This is an Overclockers forum, and this is the graphics card section, last time I checked.
I bet you'll get a bigger percentage boost from clocking a 1030 than you will clocking any other 10 series card.:)
 
I bet you'll get a bigger percentage boost from clocking a 1030 than you will clocking any other 10 series card.:)

How does that work? Having less shaders, texture units, rops, means that you get less increase per mhz. Same with a narrower memory bus.

Practical example - if you have both a 3 lane motorway running at 60mph and a dual carriageway at 60mph, which carries more traffic. Increase them both by 10mph, and which gains more? (3x 10mph gain vs 2x 10mph gain)
 
I really had hoped the thread would inspire and make GT 1030 owners (if any) share their numbers and experiences, instead of creating af debate whether or not overclocking a low end card makes sense. People overclock low end CPU's all the time so I can't see it should be any different with graphics cards. Yes the amount of gain varies but it is nevertheless a gain, meaning you get more than from the outset.
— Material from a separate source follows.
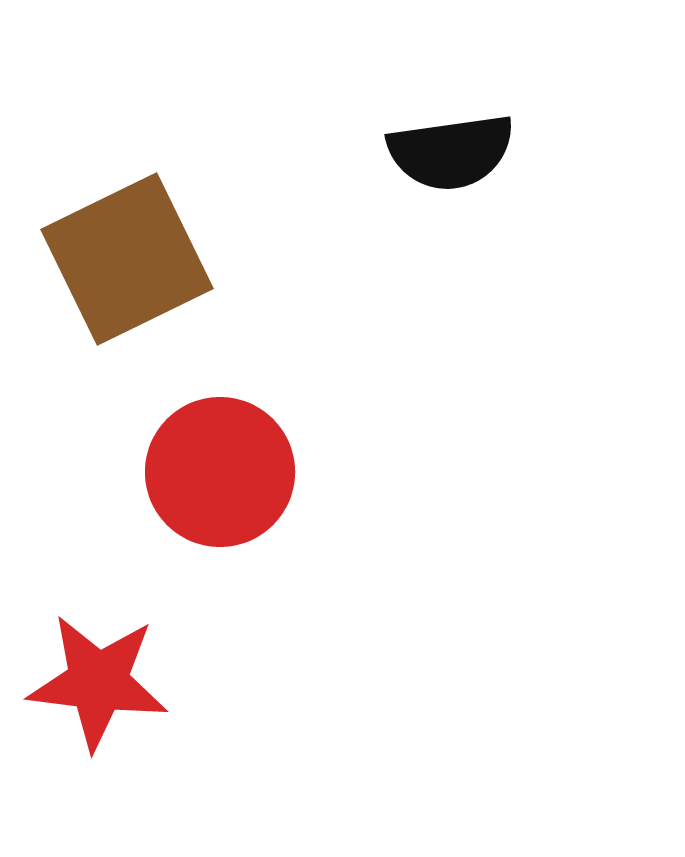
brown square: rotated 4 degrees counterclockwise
I know this is only a synthetic test, but overall it pretty much depicts the gains I have seen in games by overclocking the card, meaning in some titles in medium settings I could go from 55FPS average to now 62FPS average.
3DMark Score Sky Diver
8 996
9 608 + 6.8 %
Graphics Score
11 923
13 224 + 10.9 %
Physics Score
4 175
4 198 + 0.6 %
Combined Score
8 112
8 600 + 6.0 %
Graphics Test 1
55.74 fps
61.62 fps + 10.5 %
Graphics Test 2
53.20 fps
59.21 fps + 11.3 %
8 threads
70.07 fps
72.59 fps + 3.6 %
24 threads
42.18 fps
42.39 fps + 0.5 %
48 threads
24.42 fps
24.55 fps + 0.6 %
96 threads
0.00 fps
0.00 fps
Combined Test
33.38 fps
35.39 fps + 6.0 %
Compare link: https://www.3dmark.com/compare/sd/4790599/sd/4790596
 
How does that work? Having less shaders, texture units, rops, means that you get less increase per mhz. Same with a narrower memory bus.

Practical example - if you have both a 3 lane motorway running at 60mph and a dual carriageway at 60mph, which carries more traffic. Increase them both by 10mph, and which gains more? (3x 10mph gain vs 2x 10mph gain)
Somebody obviously has no idea how percentages work.:rolleyes:
 
I looked at TPU's relative performance page. My 4870 is apparently 75% of the gt 1030's performance. I will be giving it a miss lol.

Although, if you are looking, I would be tempted to get the passive cooled version, and strap 120mm fan to it.
 
I looked at TPU's relative performance page. My 4870 is apparently 75% of the gt 1030's performance. I will be giving it a miss lol.

Although, if you are looking, I would be tempted to get the passive cooled version, and strap 120mm fan to it.

It performs between a GTX 750 and GTX 750Ti. Overclocked its much closer to the 750Ti though - I had one a couple of years ago.

As for cooling, the 40mm fan on the card does exceptionally well, it is extremely quiet even at load and temperatures max out at 65°c.
I am using the card in this small rig so it is actually very impressive. The F9 92mm fan from Arctic is actaully a bit louder at 1800rpm than the fan on the graphics card at 2000rpm.